5
votes

I am using capybara and cucumber in my rails3 application. Everything is working just fine. However I don't understand how tests are working.

Let's say that I have a standard cucumber feature test. I am not using @selenium etc. It is a plain vanilla test. Now when I run

bundle exec cucumber

does that rails server start on a port? If yes then what's the port number? Also in the plain-vanilla case capybara uses rack-test. However rack-test is not responsible to running the server. So I am all confused how the whole thing works. What role cucumber is playing. What job rack-test is doing and what capybara is doing.

If you have links to articles then please share with me. I really want to know how things are working together.

1

1 Answers

5
votes

While I don't really know the deepest details of how this works. But I do enough to provide you some perspective.

Cucumber is a ruby acceptance testing framework, it lets you write acceptance in plain english. Now in general it sits on top of Webrat or Capybara which provide it its true power, ie Simulated Browser or Automated Browser testing.

Capybara or Webrat make it easy to run acceptance tests.Capybara makes it very simple to use various drivers to run acceptance testing. Drivers ie Selenium, celerity or rack-test. In a vanilla case, rack-test is used for simulated browser testing.

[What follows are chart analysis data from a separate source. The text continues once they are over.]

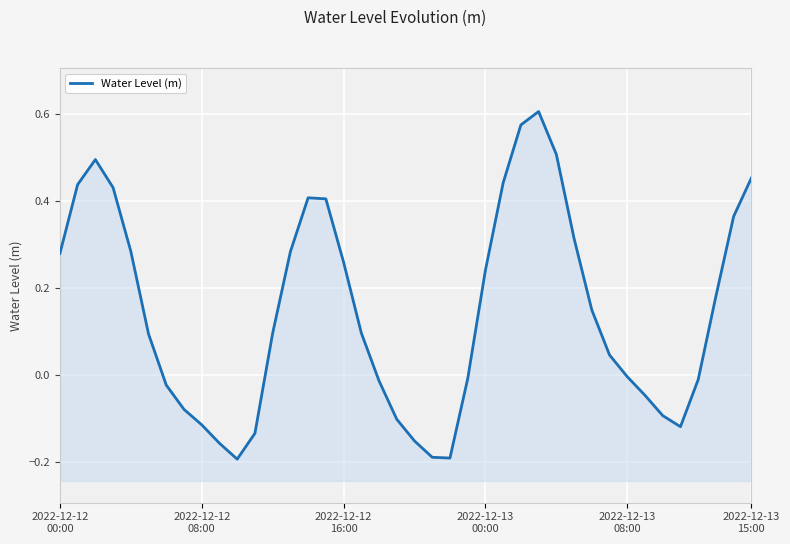

Which category has the lowest value across all series?

10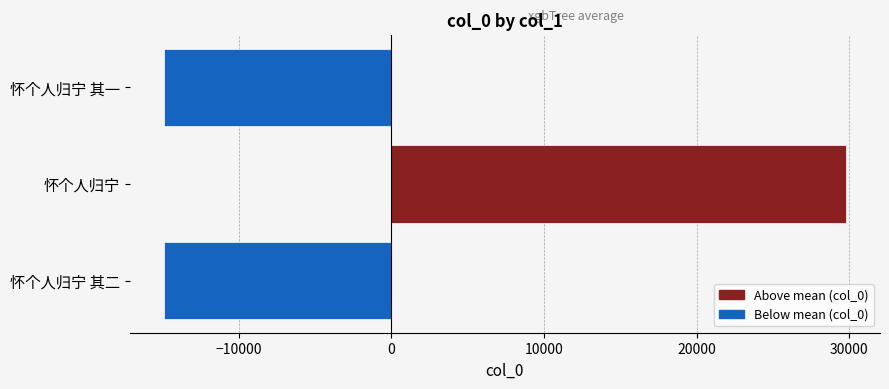

Which has a higher value, 怀个人归宁 or 怀个人归宁 其二?

怀个人归宁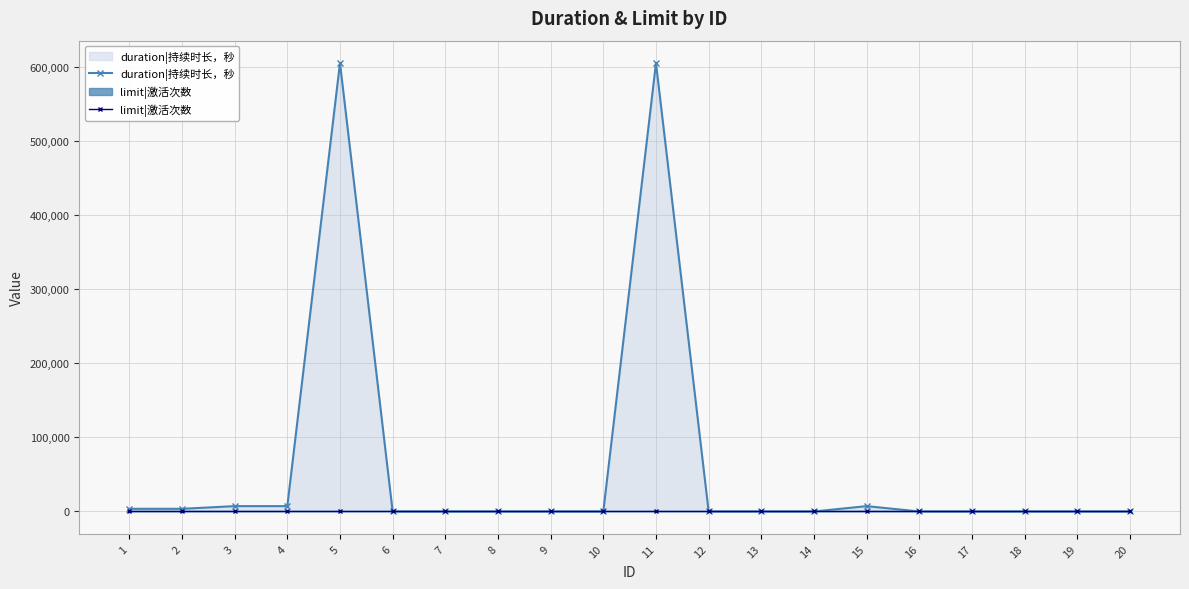

What are all the series names shown in the legend?

duration|持续时长，秒, limit|激活次数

Rack-Test itself is just responsible for creating the session in which you run your tests in, the step definitions etc have been created by capybara. So basically there is no server running its a just session ( mock-session to be precise ) created by rack-test. Capybara now provides a finders methods and matchers etc on top of this session created by the driver ( rack-test or otherwise ) to help you create your own step definitions.

Cucumber runs the steps, ie the finders /matchers etc in them, on the session and so your tests.